Scipher also said yesterday that it saw “positive outcomes” in a 150-patient retrospective trial it conducted for its therapy-prediction assay it calls Prism.

This data has not been published in a peer-reviewed journal yet, but according to the company, the test accurately predicted non-response to anti-TNF therapies, including Humira, Enbrel, and Remicade.

According to Saleh, the firm plans to follow up its initial observational study with a larger prospective, interventional validation study, expected to be completed in early 2020.

An interesting side-effect of the disease biology-focused approach Scipher has employed is that the company can also harness it for novel drug discovery.

“The RNA datasets that come out of our blood tests from the non-responders … those datasets are very rich in new protein targets. So what we are also doing is, we’re screening drugs against targets in non-responders … which then feeds an [internal] drug pipeline.”

In terms of future diagnostics, the company already lists ulcerative colitis as a next target on its website, a natural move, considering that it is treated with many of the same drugs as RA. The firm has also said it is investigating the utility of Prism in cardiovascular, respiratory, and neurological diseases.

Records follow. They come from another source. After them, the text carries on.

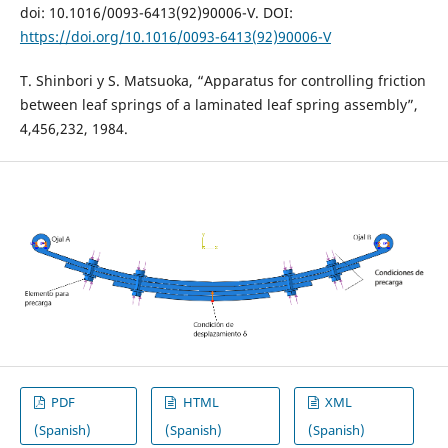
doi: 10.1016/0093-6413(92)90006-V. DOI:
https://doi.org/10.1016/0093-6413(92)90006-V
T. Shinbori y S. Matsuoka, “Apparatus for controlling friction
between leaf springs of a laminated leaf spring assembly”,
4,456,232, 1984.
PDF
HTML
XML
(Spanish)
(Spanish)
(Spanish)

Saleh said that the company intends to offer tests initially through a centralized lab but hopes eventually to translate its technology and bring it through regulatory approval as distributable kits. Scipher believes, at least, that it will have a leg up in terms of reimbursement, considering its strategy of front-line engagement with payors. “It’s been a challenge in the diagnostic world [to get coverage] and when you talk to [payors], it’s incredibly interesting because they get it. They understand that to some extent, they are a roadblock,” he said.

“But they also are frustrated with companies that are developing tests, spending 20 or 30 million dollars … and then when they feel that they have sufficient evidence for coverage, they go see the payor, as opposed to going to the payor upstream and defining what the product needs to look like, what it needs to do — defining the clinical utility and the financial utility. So we’ve kind of flipped that model.”